Your objective >>
Answer these questions from the keynote page:
(a) Which department does Nada Lavrač head, and at which institute?
(b) What is the name of the web-based data mining platform that makes the algorithms available?
(c) What does propositionalization transform a relational database into?
(Beginning of Supplied passage)
Keynote: Nada Lavrač

 

nada lavrac

Current Positions

Head of Department of Knowledge Technologies at Jožef Stefan Institute
Vice Dean at Jožef Stefan International Postgraduate School
Professor of Computer Science at the University of Nova Gorica

Website

Title: From Relational to Semantic Data Mining

Relational Data Mining (RDM) addresses the task of inducing models or patterns from multi-relational data. One of the established approaches to RDM is propositionalization, characterized by transforming a relational database into a single-table representation. The talk provides an overview of propositionalization algorithms, and a particular approach named wordification, all of which have been made publicly available through the web-based ClowdFlows data mining platform. The focus of this talk is on recent advances in Semantic Data Mining (SDM), characterized by exploiting relational background knowledge in the form of domain ontologies in the process of model and pattern construction. The open source SDM approaches, available through the ClowdFlows platform, enable software reuse and experiment replication. The talk concludes by presenting the recent developments, which allow to speed up SDM by data mining and network analysis approaches.
(End of Supplied passage)
(Beginning of Dataset entries)
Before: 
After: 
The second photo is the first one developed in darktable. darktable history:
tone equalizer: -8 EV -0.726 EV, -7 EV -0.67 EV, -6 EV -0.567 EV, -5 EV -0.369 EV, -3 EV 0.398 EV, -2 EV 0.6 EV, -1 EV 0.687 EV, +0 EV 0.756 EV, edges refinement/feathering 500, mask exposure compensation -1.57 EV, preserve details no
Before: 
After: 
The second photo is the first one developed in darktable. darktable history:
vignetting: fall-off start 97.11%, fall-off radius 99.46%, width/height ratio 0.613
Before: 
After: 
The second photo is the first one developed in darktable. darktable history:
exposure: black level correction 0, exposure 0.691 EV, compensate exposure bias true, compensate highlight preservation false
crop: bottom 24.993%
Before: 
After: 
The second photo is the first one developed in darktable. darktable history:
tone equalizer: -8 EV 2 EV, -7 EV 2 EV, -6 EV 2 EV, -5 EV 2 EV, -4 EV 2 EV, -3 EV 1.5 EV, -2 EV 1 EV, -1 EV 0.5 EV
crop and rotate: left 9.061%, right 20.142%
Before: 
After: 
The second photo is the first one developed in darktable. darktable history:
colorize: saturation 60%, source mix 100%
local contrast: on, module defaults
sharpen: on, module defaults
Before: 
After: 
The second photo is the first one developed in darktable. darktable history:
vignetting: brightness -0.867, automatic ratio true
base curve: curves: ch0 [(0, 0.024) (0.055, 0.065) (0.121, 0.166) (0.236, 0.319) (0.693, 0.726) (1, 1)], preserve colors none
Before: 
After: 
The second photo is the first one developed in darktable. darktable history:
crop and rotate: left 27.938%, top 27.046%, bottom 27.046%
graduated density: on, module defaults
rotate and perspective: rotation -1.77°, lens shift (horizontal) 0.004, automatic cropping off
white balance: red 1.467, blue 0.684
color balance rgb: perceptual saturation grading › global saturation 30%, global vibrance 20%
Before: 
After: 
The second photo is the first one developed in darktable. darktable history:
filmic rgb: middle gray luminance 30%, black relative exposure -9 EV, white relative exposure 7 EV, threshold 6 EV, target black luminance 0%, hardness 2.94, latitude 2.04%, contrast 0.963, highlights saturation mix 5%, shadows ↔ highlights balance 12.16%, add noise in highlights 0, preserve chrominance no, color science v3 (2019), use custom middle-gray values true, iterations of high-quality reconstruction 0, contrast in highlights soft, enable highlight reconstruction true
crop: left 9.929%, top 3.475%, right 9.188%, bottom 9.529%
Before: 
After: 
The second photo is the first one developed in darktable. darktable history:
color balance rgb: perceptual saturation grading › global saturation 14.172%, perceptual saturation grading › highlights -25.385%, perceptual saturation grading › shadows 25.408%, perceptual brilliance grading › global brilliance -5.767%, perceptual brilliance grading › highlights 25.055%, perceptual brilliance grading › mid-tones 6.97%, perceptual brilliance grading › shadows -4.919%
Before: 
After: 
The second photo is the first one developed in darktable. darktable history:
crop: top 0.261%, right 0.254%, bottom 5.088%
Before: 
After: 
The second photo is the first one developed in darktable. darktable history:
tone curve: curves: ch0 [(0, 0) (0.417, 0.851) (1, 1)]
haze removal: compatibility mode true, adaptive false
(End of Dataset entries)
Answer section >>
(a) She heads the Department of Knowledge Technologies at the Jožef Stefan Institute.
(b) The platform is ClowdFlows.
(c) It transforms a relational database into a single-table representation.